Venture philanthropy can be an important source of value for early stage companies, believes Bob Gallotto, vice president of strategic planning and alliance management at Altus Pharmaceuticals Inc., of Cambridge, Mass. Soon after the company's formation in 2000, it received $1 million from CFF, providing the means for the company to demonstrate proof of principle for its oral protein delivery technology in administering pancreatic enzymes in an animal model. That provided proof of concept for the technology platform as a whole.

Building on that, CFF has since given Altus $25 million in milestone-based grants for the development of ALTU-135 for treating pancreatic insufficiency in cystic fibrosis. "While the CFF money is nondilutive, Altus also retains all rights to the product, enabling us to build more value than if we had gone the traditional venture capital route," Gallotto said.
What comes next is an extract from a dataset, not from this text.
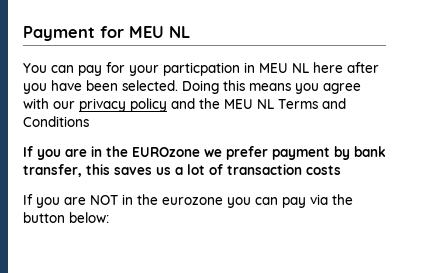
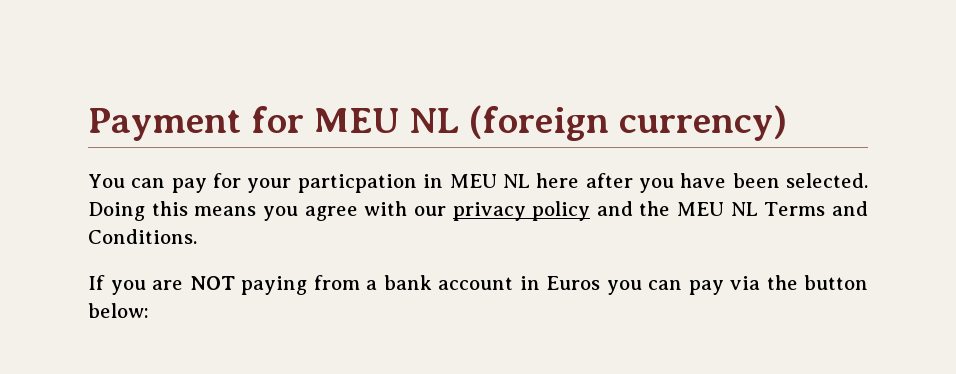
(190, 32) none -> [468,105,787,141] (foreign currency)
[23,116,89,127] [23,146,386,160] [23,164,341,177] [23,194,223,208] Conditions // If you are in the EUROzone we prefer payment by bank transfer, this saves us a lot of transaction costs // If you are NOT in the eurozone -> [88,229,197,244] [88,275,600,295] Conditions. // If you are NOT paying from a bank account in Euros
"Small biotech needs money, but that is only part of the problem," Gallotto said. CFF gave us access to intellectual capital through working with groups that have a unique perspective on the disease." In addition, it is possible to accelerate development because it is easier to recruit patients. ALTU-135 will start Phase III development shortly.

"Venture philanthropy money allows you to de-risk clinical programs," Gallotto said. "CFF complements traditional investors as they both have different mindsets and capabilities."

Engaging with research charities was not a choice for PTC Therapeutics Inc., of South Plainfield, N.J. The question was which one to pick. The company's lead product, PTC-124, blocks the action of nonsense mutations that arrest protein expression, resulting in a truncated, and therefore inactive, protein.

"There are 1,800 potential indications, and at the time, we have no clinical tools," said Claudia Hirawat, senior vice president of corporate development at PTC. "We went to CFF to find out how this might work in cystic fibrosis." PTC-124 is now in clinical development in cystic fibrosis and Duchene's muscular dystrophy, and there are 20 other programs in the portfolio. Patient groups continually approach PTC to apply its technology to their diseases.

"This is placing a responsibility on PTC, Hirawat said. "CFF is used to working with biotechs, but many others are not. You need to understand the expectations of patient groups."

Vertex Pharmaceuticals Inc., of Cambridge, Mass., has had a 10-year relationship with CFF, resulting in an oral drug for treating the root cause of the disease reaching Phase II development.

While the foundation put in $21 million in 2004, it has been very good in understanding the constraints Vertex faces, said Philippe Tinmouth, senior director.

"The net present value of the project is relatively low, there is potential for competition for resources and our costs are not tapped," Tinmouth said.

CFF is credited as being one of the prime movers in creating the new model for charitable funding of research. "You have to have significant funding to get involved in this. We have to get into the queue to bring biotech to the cystic fibrosis effort," said Robert Beall, president of CFF.

One of the keys is giving up all IP rights. "Venture capitalists wouldn't accept this," Beall said. But we can't walk away from a deal. We need drugs."